### TASK DIRECTIONS
In the records below, find the line containing "Und natürlich könnt auch Ih", then extract that line and all subsequent lines exactly, leaving out everything else.

### DATA FOR PROCESSING
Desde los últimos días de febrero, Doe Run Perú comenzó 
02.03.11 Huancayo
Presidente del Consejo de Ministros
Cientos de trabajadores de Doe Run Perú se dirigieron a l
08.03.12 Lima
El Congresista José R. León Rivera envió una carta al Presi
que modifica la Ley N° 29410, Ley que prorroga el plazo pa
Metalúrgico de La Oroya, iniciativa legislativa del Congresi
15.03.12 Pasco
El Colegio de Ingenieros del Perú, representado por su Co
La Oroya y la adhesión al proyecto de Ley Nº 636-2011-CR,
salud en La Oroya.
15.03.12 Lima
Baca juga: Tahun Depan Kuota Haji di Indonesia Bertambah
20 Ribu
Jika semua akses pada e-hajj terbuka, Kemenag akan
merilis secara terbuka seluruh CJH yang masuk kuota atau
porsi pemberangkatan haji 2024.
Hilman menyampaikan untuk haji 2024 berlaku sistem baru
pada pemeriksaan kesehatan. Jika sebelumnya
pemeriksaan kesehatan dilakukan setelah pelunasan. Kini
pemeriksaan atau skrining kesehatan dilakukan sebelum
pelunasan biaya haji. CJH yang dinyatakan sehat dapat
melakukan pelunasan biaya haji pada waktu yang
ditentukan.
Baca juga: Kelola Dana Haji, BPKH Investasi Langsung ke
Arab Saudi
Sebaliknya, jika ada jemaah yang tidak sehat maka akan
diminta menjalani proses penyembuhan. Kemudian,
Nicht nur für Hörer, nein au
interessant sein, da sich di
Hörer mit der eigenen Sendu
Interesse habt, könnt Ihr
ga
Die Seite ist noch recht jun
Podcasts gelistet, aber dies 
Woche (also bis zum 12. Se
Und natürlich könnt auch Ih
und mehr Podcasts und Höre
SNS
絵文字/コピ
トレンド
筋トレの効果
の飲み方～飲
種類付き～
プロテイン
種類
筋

### EXERCISE SOLUTION
Und natürlich könnt auch Ih
und mehr Podcasts und Höre
SNS
絵文字/コピ
トレンド
筋トレの効果
の飲み方～飲
種類付き～
プロテイン
種類
筋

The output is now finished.